Agreed, or at least one of them anyway - but perhaps a tad unfair to blame the tools - if "programmers" who haven't a clue what they're doing are allowed loose it's hardly the fault of the "heap".

No wonder why Microsoft decided to abandon application control of memory allocation altogether for .NET

Woah there - now you've gone way to far. You're surely not citing microsoft as any sort of font of wisdom? :o

To play it safe, you really need to know the worst case scenario (the most RAM you will ever need at the same time for the lifetime of the application).

Well perhaps but I find bottle necks are usually easier to find by tracking them rather than trying to predict them but maybe that's just me.

But back on the case. Personally I don't have a problem with the heap on the Arduino. It's not compulsory to use it but it's there if a need does arise for it. Maybe a competition - best and worst use of the heap - or maybe not.

All good fun. :)

Before I comment, please understand that the prior post (nor this) in any way is meant as a grumpy - I have all the answers post. There is an element of punch however to give a different perspective on using malloc on microcontrollers. :)

As I said earlier the heap does NOT crash into the stack if used properly, however the stack DOES crash into the heap. BUT I think the stack doesn't stop there. I need to double check this, but I'm pretty sure the stack will happily trash the .bss segment for the same reason. I wouldn't be surprised if it carried right on down to .data as well. Of course by then the game is well over.

When two parties crash, it is more of an academic issue who's fault it is, the damage is inflicted nevertheless (the insurance company may see it differently however).

Also, keep in mind that when the stack trash the heap, any live heap pointer into the (now) stack region, will trash the stack - and as you put it - game over.

in a generalized case, building linked lists, binary trees - well - erm... dynamic data structures would have been a challenge without dynamic memory.

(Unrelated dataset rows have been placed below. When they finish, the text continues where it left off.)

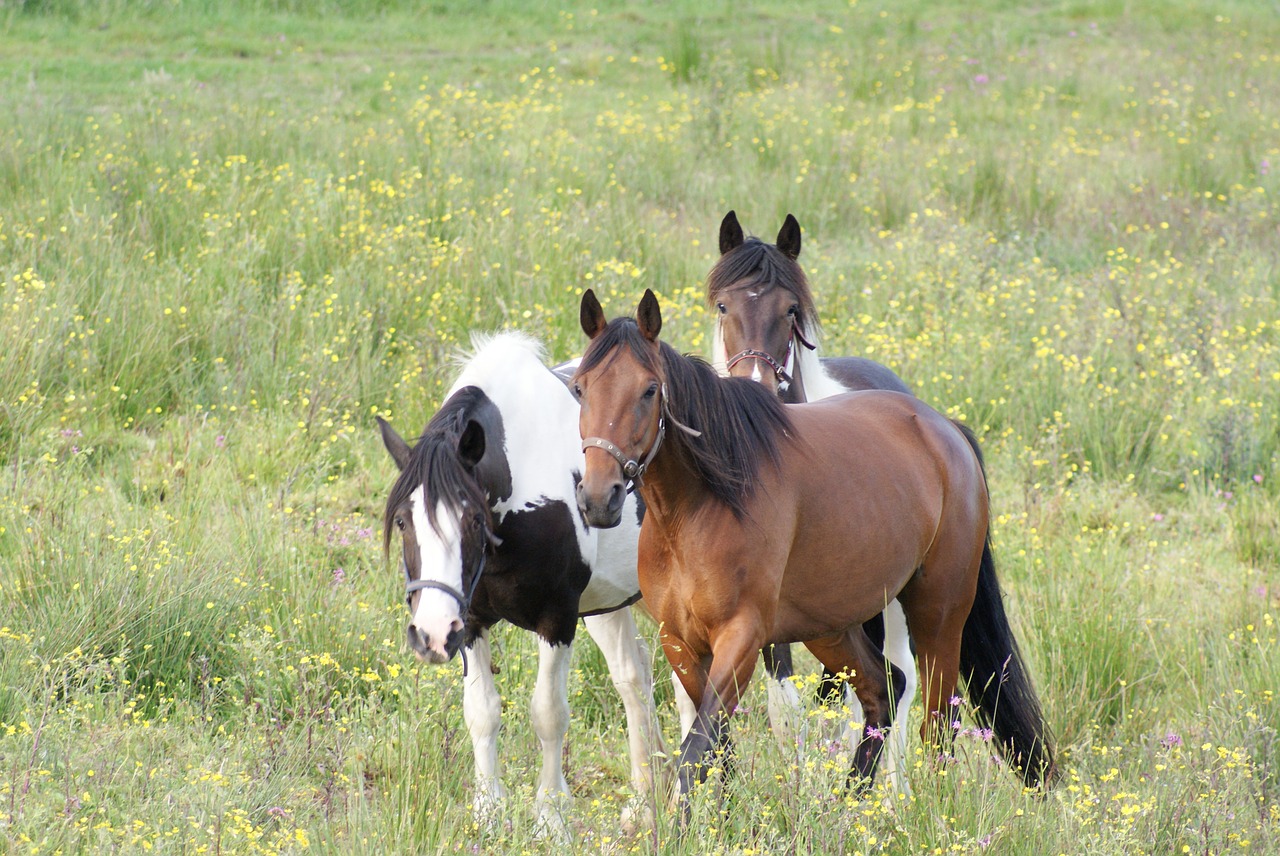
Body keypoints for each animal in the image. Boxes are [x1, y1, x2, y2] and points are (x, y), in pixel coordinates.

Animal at [576, 289, 1054, 803]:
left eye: (649, 390)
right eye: (580, 389)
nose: (599, 498)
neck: (697, 510)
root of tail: (943, 428)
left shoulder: (741, 638)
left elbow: (695, 750)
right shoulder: (680, 642)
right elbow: (716, 746)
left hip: (938, 616)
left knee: (937, 722)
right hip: (831, 627)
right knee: (882, 692)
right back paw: (850, 804)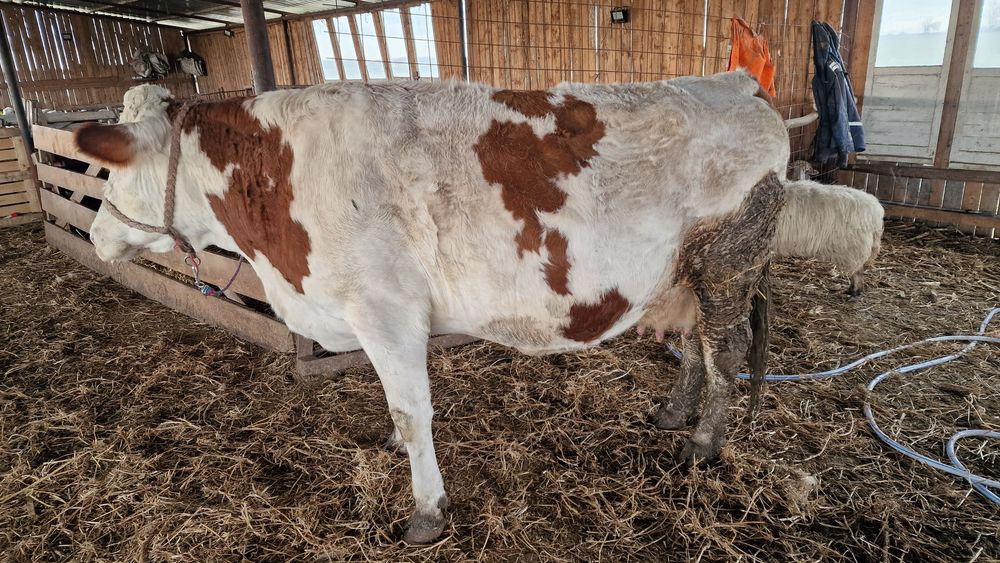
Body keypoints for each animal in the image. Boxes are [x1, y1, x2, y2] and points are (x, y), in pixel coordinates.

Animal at [73, 70, 789, 543]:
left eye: (111, 170)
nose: (98, 234)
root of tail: (737, 82)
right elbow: (395, 404)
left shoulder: (385, 308)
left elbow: (412, 410)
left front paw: (425, 510)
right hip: (689, 274)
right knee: (696, 345)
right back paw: (673, 414)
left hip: (729, 259)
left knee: (723, 352)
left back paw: (702, 444)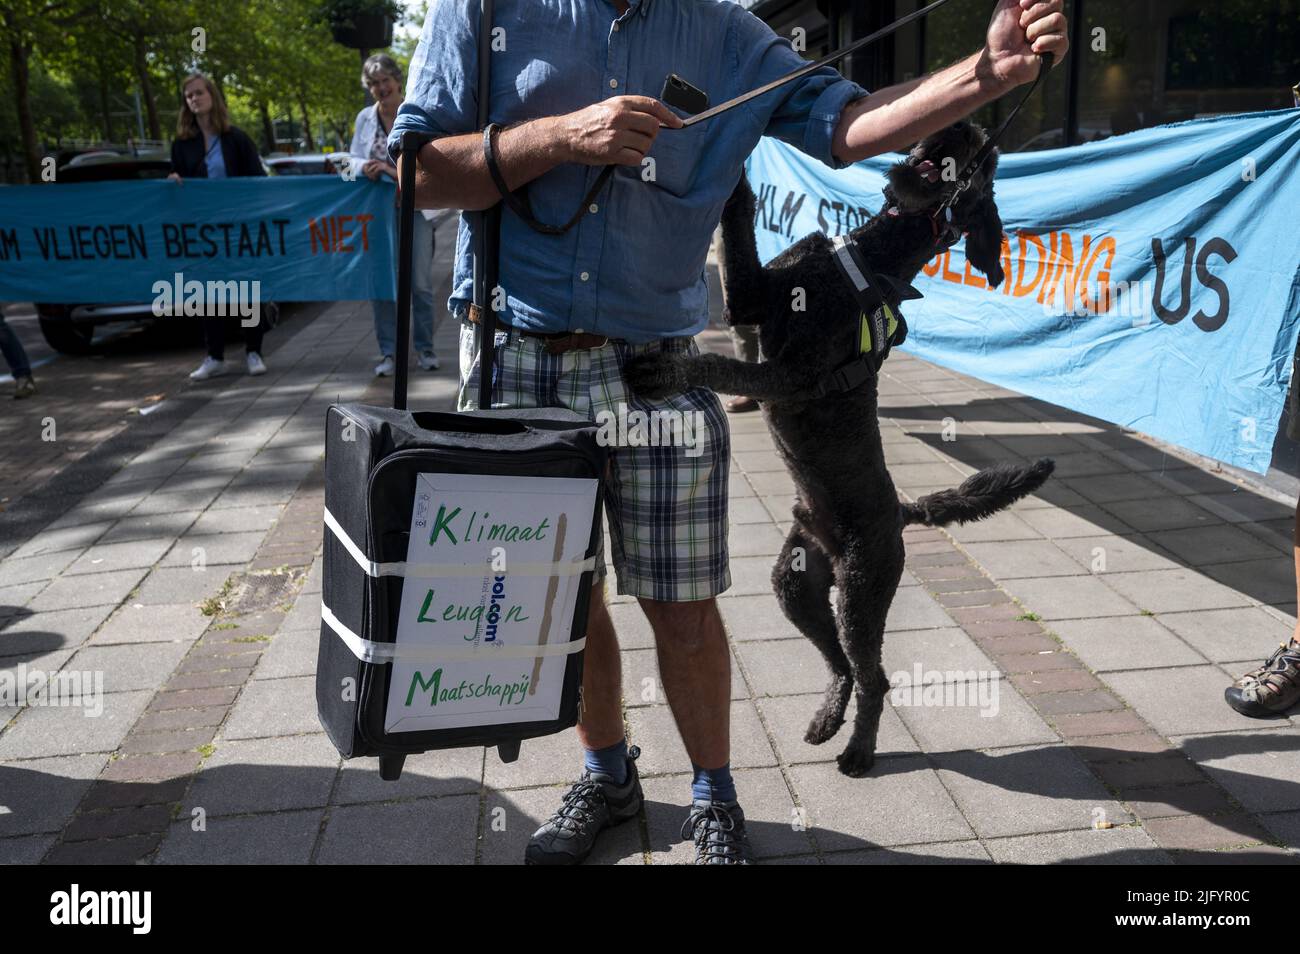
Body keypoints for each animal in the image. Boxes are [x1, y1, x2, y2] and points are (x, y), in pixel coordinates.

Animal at [629, 121, 1055, 779]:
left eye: (985, 168)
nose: (968, 126)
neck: (872, 256)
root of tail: (901, 513)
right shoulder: (752, 296)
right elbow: (739, 211)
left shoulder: (787, 372)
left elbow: (719, 364)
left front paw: (663, 372)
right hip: (795, 583)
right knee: (839, 664)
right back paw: (828, 718)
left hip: (861, 591)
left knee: (872, 676)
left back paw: (858, 750)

Static memory does not limit you in any way with regards to data structures/models. You can pre-allocate your data structures (arrays, struct's, ...) and build your references runtime for any conceivable list or tree you like. Doing it in static memory is just as easy (or difficult) as with dynamic memory.

Woah there - now you've gone way to far.

Microsoft bashing is an art I'm not entertaining. Look at what they do well and learn from that. The .NET memory management model solves a lot of problems difficult to control with other schemes. This is no solution for microcontrollers however.

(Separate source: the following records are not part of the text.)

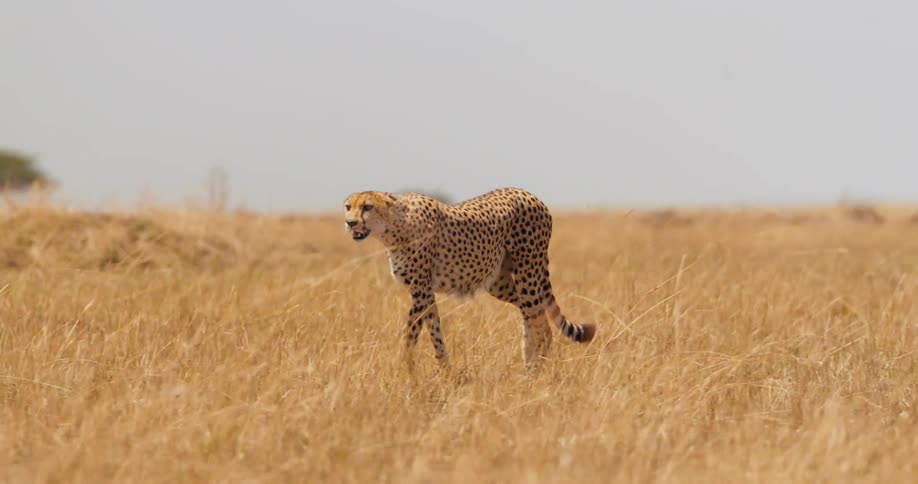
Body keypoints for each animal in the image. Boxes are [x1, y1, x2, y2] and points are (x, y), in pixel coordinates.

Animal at [343, 187, 596, 372]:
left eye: (367, 207)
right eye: (348, 207)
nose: (350, 222)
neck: (395, 225)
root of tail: (528, 193)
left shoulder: (420, 290)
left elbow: (411, 333)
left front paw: (405, 369)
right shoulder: (426, 293)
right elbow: (435, 332)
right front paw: (446, 371)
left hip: (528, 272)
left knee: (538, 320)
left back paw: (534, 371)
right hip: (499, 283)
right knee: (535, 315)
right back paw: (530, 362)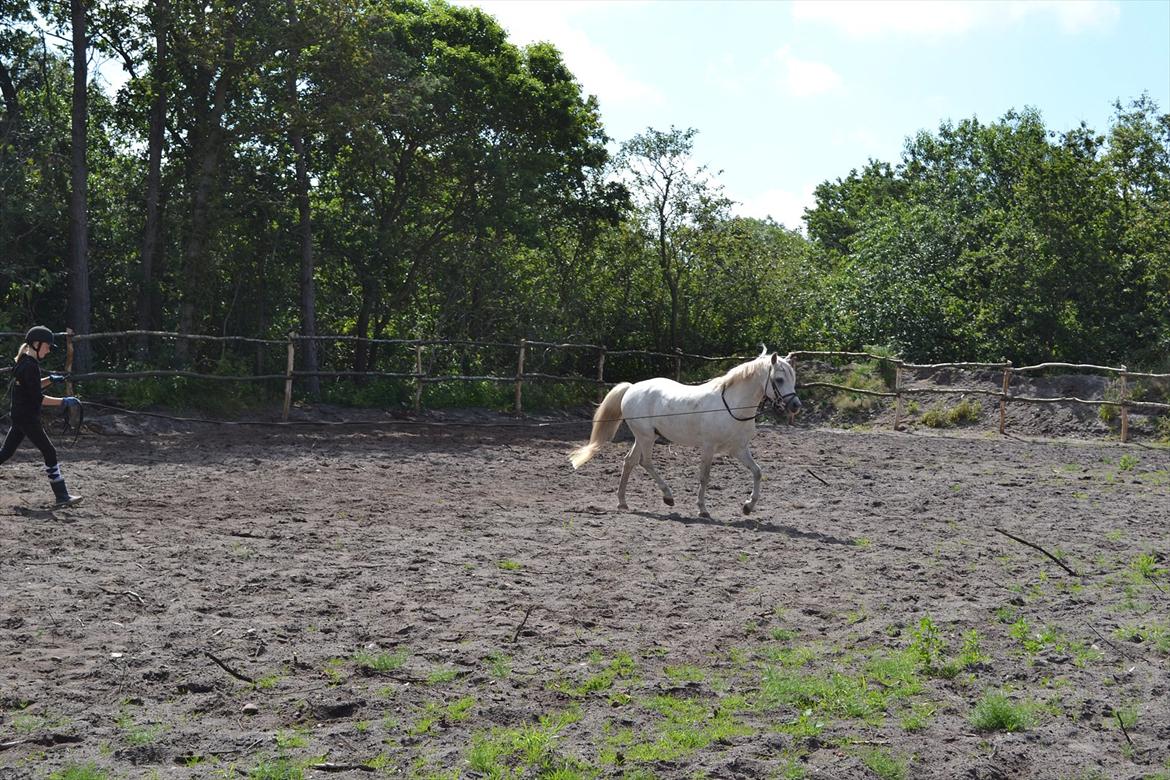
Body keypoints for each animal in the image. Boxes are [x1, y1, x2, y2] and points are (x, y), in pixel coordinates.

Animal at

Well perhaps but I find bottle necks are usually easier to find by tracking them rather than trying to predict them but maybe that's just me.

I think we should do it anyway that best serves the purpose. The point is to find issues before we ship a product.

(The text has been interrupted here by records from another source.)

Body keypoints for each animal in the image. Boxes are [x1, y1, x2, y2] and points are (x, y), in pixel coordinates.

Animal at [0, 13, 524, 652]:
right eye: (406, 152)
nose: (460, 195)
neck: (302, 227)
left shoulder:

If you want to study malloc disaster in practice, I suggest you Google Arduino and String library. That's a winning combination for horror stories on "shouldn't this work, unexpected behavior, seem to hang ...). None of the library calls to malloc are checked for errors (and why should they - there is nothing meaningful they can do about it).

Hmmmmmmmmmmmm! I think we're going to have to agree to differ on an awful lot of this.

Back to the Arduino specifically. Would it be of benefit to the arduino community:

If memory corruption occurs we leave it as it is and have our application go ferrel with no particular details as to why.

OR if it was practicable

If memory corruption is about to occur, our application closes in a controlled manner and perhaps even makes some info available as to why.

and perhaps even makes some info available as to why.

And that is indeed a real dilemma, as an embedded controller with no OS there can not be any assumption on what I/O resources would be available to show or report any kind of run time error. Even the pin 13 led might being used as an input pin.

Lefty

there can not be any assumption on what I/O resources would be available

Less of the negative waves, Moriarty. How about, we just haven't thought of one yet?

The stumbling block at the moment (of interest to me at least) is whether it's possible/practicable and if so how, to "trap" each stack push and make a check on the SP.